程屹眸光動了動,抬手去摸曲濯後背。一下一下地幫他順氣,讓曲濯緩緩鎮定。
落下的筆鋒也穩了不少,用簡單口吻說出方才所見的細節:一頭頭上帶了叢角的妖獸行在前方,「無相宗法袍」便掛在上面。自然不是完整的一塊布料,僅僅是纏在上面的布條。只是曲濯對這東西太過熟悉,看一眼布料的顏色、花紋,就意識到它從前的樣子。
「恩公……」
情況算是告知程屹了,曲濯抿著嘴巴看他,神色還是透著不安。
程屹又在他背後順了兩下,這才接過筆寫字:「你是在哪裡碰到妖獸的?指給我看看。」
曲濯點頭,趕忙湊到陣盤旁邊。
和程屹相處這麼久,對這東西,他不說是多麼熟悉了解,卻也的確知道很多基礎操作。
如今將陣盤上的畫面放大、找出自己一刻之前所在的地方……程屹在他旁邊看著,等到曲濯的手指落上去,他又沿著妖獸前行的方向後推。很快便鎖定了一個地方,在上面做出標記。
曲濯看在眼裡,寫字:「咱們得儘快啟程吧?」
程屹卻搖頭。
曲濯不解:「恩公?」
程屹寫:「這兒的妖獸品階都在一、二之間,怕是沒有能力破開無相法袍。」
曲濯一愣。
原先只顧著心焦,不曾往這個角度考慮。如今看程屹說起,的確……
他猜測:「是不是在秘境中心碰到了什麼危險,那兩人慌不擇路地逃到此地?」
程屹寫:「可能吧。」
曲濯看著,心頭平靜許多。
他們之前擔憂岳流螢二人追殺,說白了還是因為女修境界高、實力強。可現在,情況仿佛與先前不同。
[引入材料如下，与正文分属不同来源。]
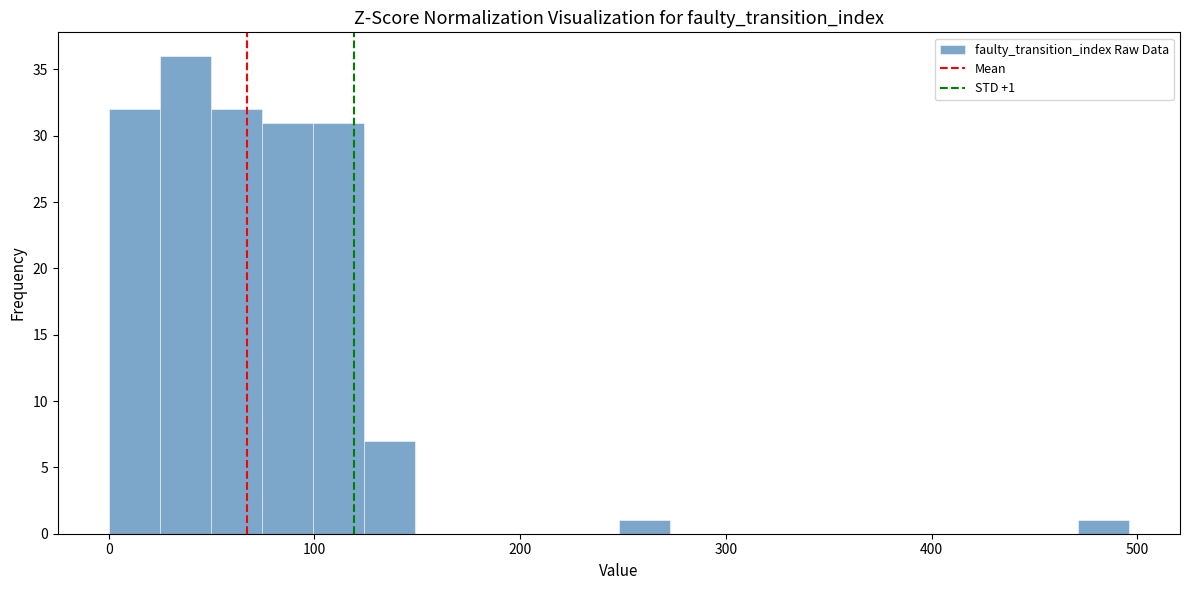

Read against the x-axis, roughly where is the centre of the tallest bar?

40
恩公說的沒錯,若岳流螢和游瀟遇到的險情連他們的法袍都能弄破,自己與恩公無疑是少了許多威脅。
意識到這點,曲濯的呼吸總算平復了。而後,他就見程屹斟酌片刻,寫:「我要去妖獸所在看看。曲師弟,你等我。」
曲濯一愣。
他立刻反對。不是因為程屹的打算,如果恩公決定去查探情況,自然有他的考量和理由,只是曲濯絕不願意與他分開。
青年把決心寫在紙頁上,程屹看著,有些無奈,又夾雜了窩心。